«C'était vrai il y a quelques années, mais ce ne l'est plus. Cette année, la contribution de la Ville à la Société de transport de Lévis a été augmentée à 6,5 millions $. En plus, nous avons ajouté une somme de 2,2 millions $ pour éponger une partie du déficit accumulé de la Société. Au total, c'est 8,7 millions $ que nous avons alloué au transport en commun en 2010», a-t-elle soutenu, hier, au cours d'un entretien avec Le Soleil.
«Aujourd'hui, la Ville fait sa part pour le transport en commun. On se rapproche de la moyenne ce que les grandes villes du Québec investissent per capita dans le transport en commun», a-t-elle ajouté.
La mairesse maintient sa menace de réduire le service de 20 % en mars s'il n'y a pas entente d'ici la fin de février sur le transfert de toutes les contributions de 30 $ pour le transport en commun payées par les Lévisiens avec leur plaque d'immatriculation. «Si on veut développer ce service, il faut que le gouvernement accepte de nous verser le plein montant des contributions de 30 $ pour le transport en commun payées par les Lévisiens. Le gouvernement prive Lévis d'une somme de 1,2 million $ par année», a affirmé Mme Roy-Marinelli.

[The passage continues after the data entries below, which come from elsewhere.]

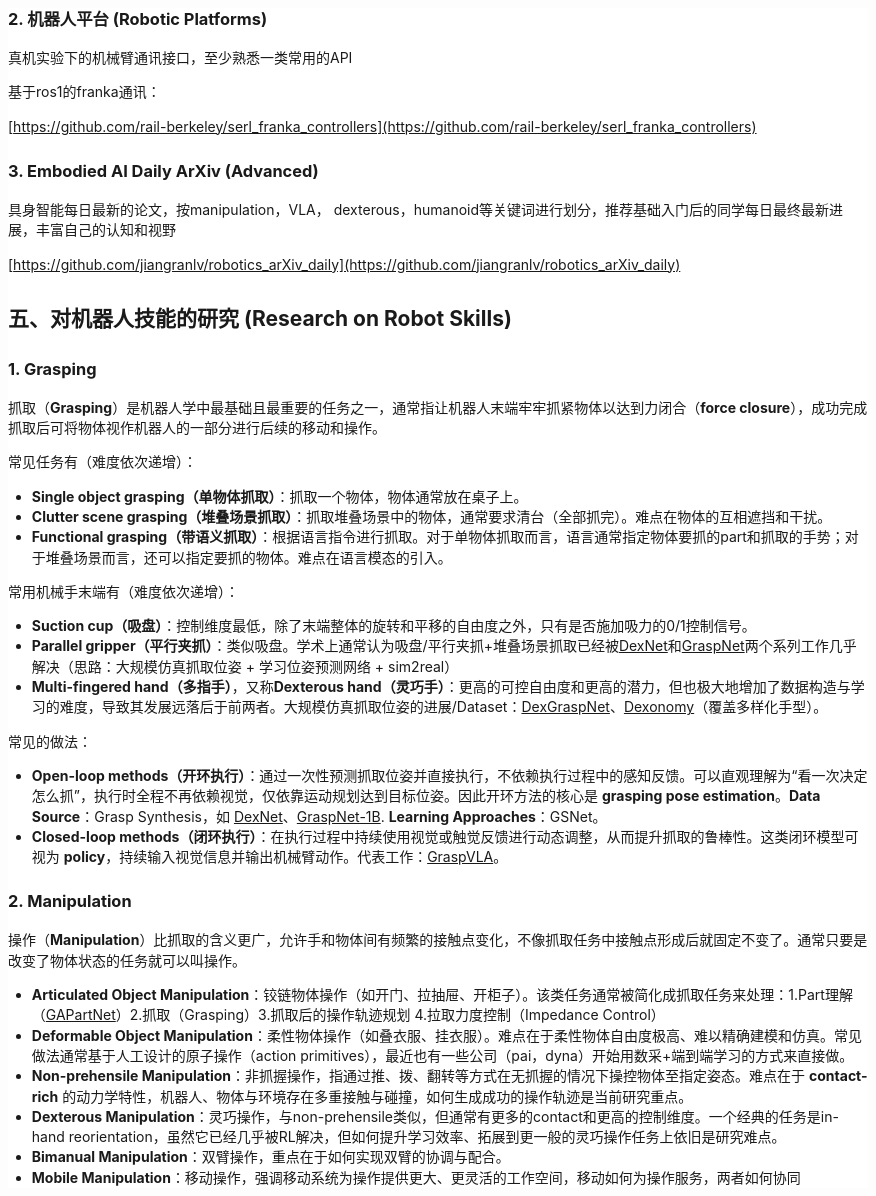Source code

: ### 2. 机器人平台 (Robotic Platforms)

真机实验下的机械臂通讯接口，至少熟悉一类常用的API

基于ros1的franka通讯：

[https://github.com/rail-berkeley/serl_franka_controllers](https://github.com/rail-berkeley/serl_franka_controllers)

### 3. Embodied AI Daily ArXiv  (Advanced)

具身智能每日最新的论文，按manipulation，VLA， dexterous，humanoid等关键词进行划分，推荐基础入门后的同学每日最终最新进展，丰富自己的认知和视野

[https://github.com/jiangranlv/robotics_arXiv_daily](https://github.com/jiangranlv/robotics_arXiv_daily)

## 五、对机器人技能的研究 (Research on Robot Skills)

### 1. Grasping

抓取（**Grasping**）是机器人学中最基础且最重要的任务之一，通常指让机器人末端牢牢抓紧物体以达到力闭合（**force closure**），成功完成抓取后可将物体视作机器人的一部分进行后续的移动和操作。

常见任务有（难度依次递增）：
- **Single object grasping（单物体抓取）**：抓取一个物体，物体通常放在桌子上。
- **Clutter scene grasping（堆叠场景抓取）**：抓取堆叠场景中的物体，通常要求清台（全部抓完）。难点在物体的互相遮挡和干扰。
- **Functional grasping（带语义抓取）**：根据语言指令进行抓取。对于单物体抓取而言，语言通常指定物体要抓的part和抓取的手势；对于堆叠场景而言，还可以指定要抓的物体。难点在语言模态的引入。

常用机械手末端有（难度依次递增）：
- **Suction cup（吸盘）**：控制维度最低，除了末端整体的旋转和平移的自由度之外，只有是否施加吸力的0/1控制信号。
- **Parallel gripper（平行夹抓）**：类似吸盘。学术上通常认为吸盘/平行夹抓+堆叠场景抓取已经被[DexNet](https://arxiv.org/pdf/1703.09312)和[GraspNet](https://openaccess.thecvf.com/content_CVPR_2020/papers/Fang_GraspNet-1Billion_A_Large-Scale_Benchmark_for_General_Object_Grasping_CVPR_2020_paper.pdf)两个系列工作几乎解决（思路：大规模仿真抓取位姿 + 学习位姿预测网络 + sim2real）
- **Multi-fingered hand（多指手）**，又称**Dexterous hand（灵巧手）**：更高的可控自由度和更高的潜力，但也极大地增加了数据构造与学习的难度，导致其发展远落后于前两者。大规模仿真抓取位姿的进展/Dataset：[DexGraspNet](https://pku-epic.github.io/DexGraspNet/)、[Dexonomy](https://arxiv.org/pdf/2504.18829)（覆盖多样化手型）。

常见的做法：
- **Open-loop methods（开环执行）**：通过一次性预测抓取位姿并直接执行，不依赖执行过程中的感知反馈。可以直观理解为“看一次决定怎么抓”，执行时全程不再依赖视觉，仅依靠运动规划达到目标位姿。因此开环方法的核心是 **grasping pose estimation**。**Data Source**：Grasp Synthesis，如 [DexNet](https://arxiv.org/pdf/1703.09312)、[GraspNet-1B](https://openaccess.thecvf.com/content_CVPR_2020/papers/Fang_GraspNet-1Billion_A_Large-Scale_Benchmark_for_General_Object_Grasping_CVPR_2020_paper.pdf). **Learning Approaches**：GSNet。
- **Closed-loop methods（闭环执行）**：在执行过程中持续使用视觉或触觉反馈进行动态调整，从而提升抓取的鲁棒性。这类闭环模型可视为 **policy**，持续输入视觉信息并输出机械臂动作。代表工作：[GraspVLA](https://pku-epic.github.io/GraspVLA-web/)。

### 2. Manipulation

操作（**Manipulation**）比抓取的含义更广，允许手和物体间有频繁的接触点变化，不像抓取任务中接触点形成后就固定不变了。通常只要是改变了物体状态的任务就可以叫操作。

- **Articulated Object Manipulation**：铰链物体操作（如开门、拉抽屉、开柜子）。该类任务通常被简化成抓取任务来处理：1.Part理解（[GAPartNet](https://pku-epic.github.io/GAPartNet/)）2.抓取（Grasping）3.抓取后的操作轨迹规划 4.拉取力度控制（Impedance Control）
- **Deformable Object Manipulation**：柔性物体操作（如叠衣服、挂衣服）。难点在于柔性物体自由度极高、难以精确建模和仿真。常见做法通常基于人工设计的原子操作（action primitives），最近也有一些公司（pai，dyna）开始用数采+端到端学习的方式来直接做。
- **Non-prehensile Manipulation**：非抓握操作，指通过推、拨、翻转等方式在无抓握的情况下操控物体至指定姿态。难点在于 **contact-rich** 的动力学特性，机器人、物体与环境存在多重接触与碰撞，如何生成成功的操作轨迹是当前研究重点。
- **Dexterous Manipulation**：灵巧操作，与non-prehensile类似，但通常有更多的contact和更高的控制维度。一个经典的任务是in-hand reorientation，虽然它已经几乎被RL解决，但如何提升学习效率、拓展到更一般的灵巧操作任务上依旧是研究难点。
- **Bimanual Manipulation**：双臂操作，重点在于如何实现双臂的协调与配合。
- **Mobile Manipulation**：移动操作，强调移动系统为操作提供更大、更灵活的工作空间，移动如何为操作服务，两者如何协同
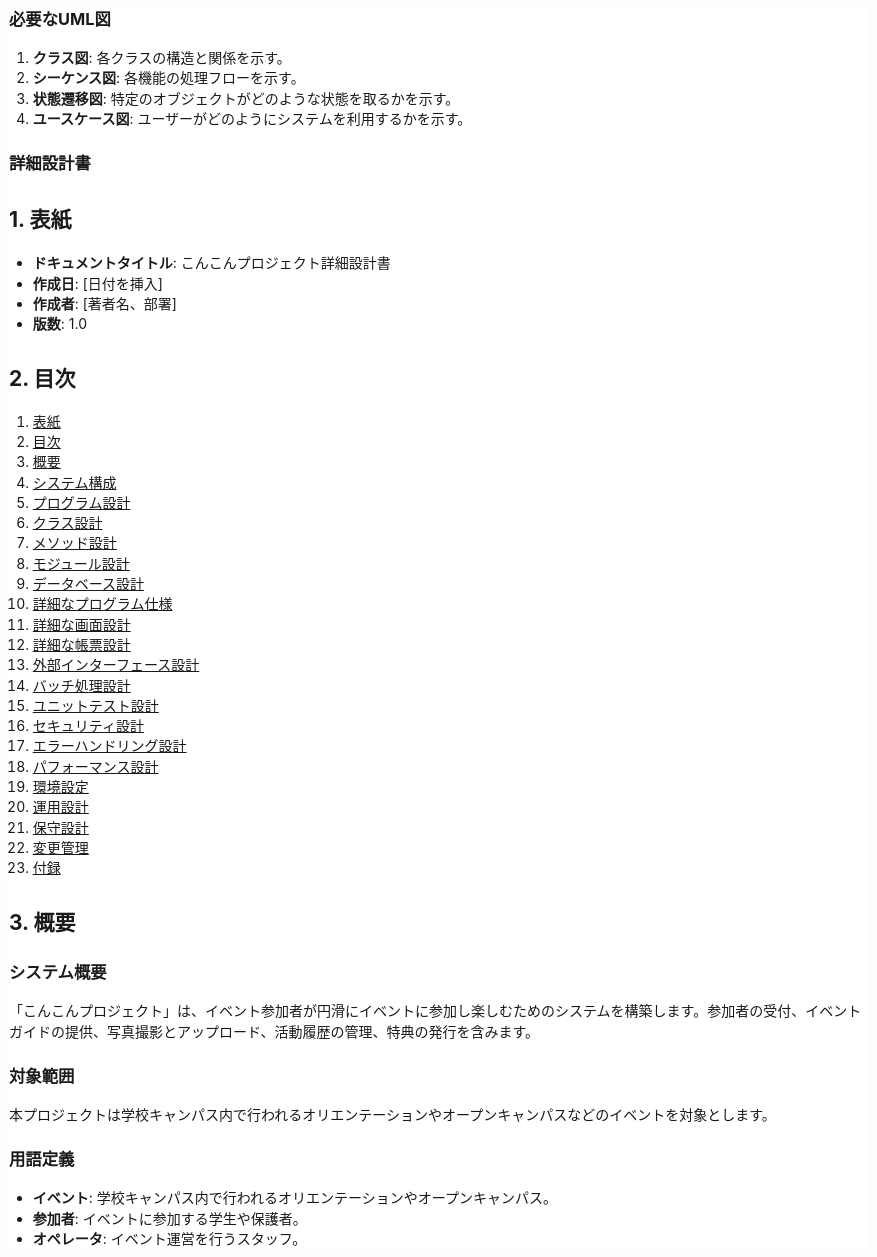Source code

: ### 必要なUML図
1. **クラス図**: 各クラスの構造と関係を示す。
2. **シーケンス図**: 各機能の処理フローを示す。
3. **状態遷移図**: 特定のオブジェクトがどのような状態を取るかを示す。
4. **ユースケース図**: ユーザーがどのようにシステムを利用するかを示す。

### 詳細設計書

## 1. 表紙
- **ドキュメントタイトル**: こんこんプロジェクト詳細設計書
- **作成日**: [日付を挿入]
- **作成者**: [著者名、部署]
- **版数**: 1.0

## 2. 目次
1. [表紙](#1-表紙)
2. [目次](#2-目次)
3. [概要](#3-概要)
4. [システム構成](#4-システム構成)
5. [プログラム設計](#5-プログラム設計)
6. [クラス設計](#6-クラス設計)
7. [メソッド設計](#7-メソッド設計)
8. [モジュール設計](#8-モジュール設計)
9. [データベース設計](#9-データベース設計)
10. [詳細なプログラム仕様](#10-詳細なプログラム仕様)
11. [詳細な画面設計](#11-詳細な画面設計)
12. [詳細な帳票設計](#12-詳細な帳票設計)
13. [外部インターフェース設計](#13-外部インターフェース設計)
14. [バッチ処理設計](#14-バッチ処理設計)
15. [ユニットテスト設計](#15-ユニットテスト設計)
16. [セキュリティ設計](#16-セキュリティ設計)
17. [エラーハンドリング設計](#17-エラーハンドリング設計)
18. [パフォーマンス設計](#18-パフォーマンス設計)
19. [環境設定](#19-環境設定)
20. [運用設計](#20-運用設計)
21. [保守設計](#21-保守設計)
22. [変更管理](#22-変更管理)
23. [付録](#23-付録)

## 3. 概要
### システム概要
「こんこんプロジェクト」は、イベント参加者が円滑にイベントに参加し楽しむためのシステムを構築します。参加者の受付、イベントガイドの提供、写真撮影とアップロード、活動履歴の管理、特典の発行を含みます。

### 対象範囲
本プロジェクトは学校キャンパス内で行われるオリエンテーションやオープンキャンパスなどのイベントを対象とします。

### 用語定義
- **イベント**: 学校キャンパス内で行われるオリエンテーションやオープンキャンパス。
- **参加者**: イベントに参加する学生や保護者。
- **オペレータ**: イベント運営を行うスタッフ。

La mairesse n'a pas voulu dire si le transport en commun serait amélioré à Lévis si une entente était conclue avec le gouvernement. «Notre seul objectif actuellement est d'en arriver à un règlement avec le gouvernement. Après ça, on verra lors de la préparation de nos prochains budgets», a-t-elle répondu.
Au neuvième rang
L'organisme de défense des droits des usagers - Accès transports viables - ne voit pas la situation du même oeil que la mairesse. Selon ce groupe, la Ville de Lévis se classe au dernier rang des neuf grandes villes du Québec en ce qui concerne le budget alloué au transport en commun. Toutefois, il s'agit de données qui datent de deux ans.
La contribution municipale par personne au service d'autobus de Lévis a été de 34,72 $ en 2008 comparativement à 130,09 $ pour le Réseau de transport de la Capitale (RTC). «La mairesse Roy Marinelli est bien mal placée pour réclamer plus d'argent du gouvernement québécois alors que Lévis investit très peu dans le transport en commun. Elle aurait une oreille plus attentive du ministère des Transports si la Ville augmentait le budget du transport en commun et développait les services», a commenté, hier, au Soleil, le président d'Accès transports viables, Christian Savard.
Il réagissait ainsi à la menace de la mairesse de couper près de 20 % du service d'autobus sur la Rive-Sud si le gouvernement Charest n'accorde pas à Lévis le plein montant des contributions de 30 $ pour le transport en commun. «C'est assez malheureux comme tactique de menacer de réduire le service de transport en commun et de prendre en otage les usagers», a affimé M. Savard.
Au cabinet de la ministre des Transports, Julie Boulet, on n'a pas voulu commenter la menace de réduction de service à la Société de transport de Lévis. La porte-parole de la ministre s'est limitée à dire que le ministère est toujours en discussion avec la Ville et que des scénarios de règlement sont à l'étude.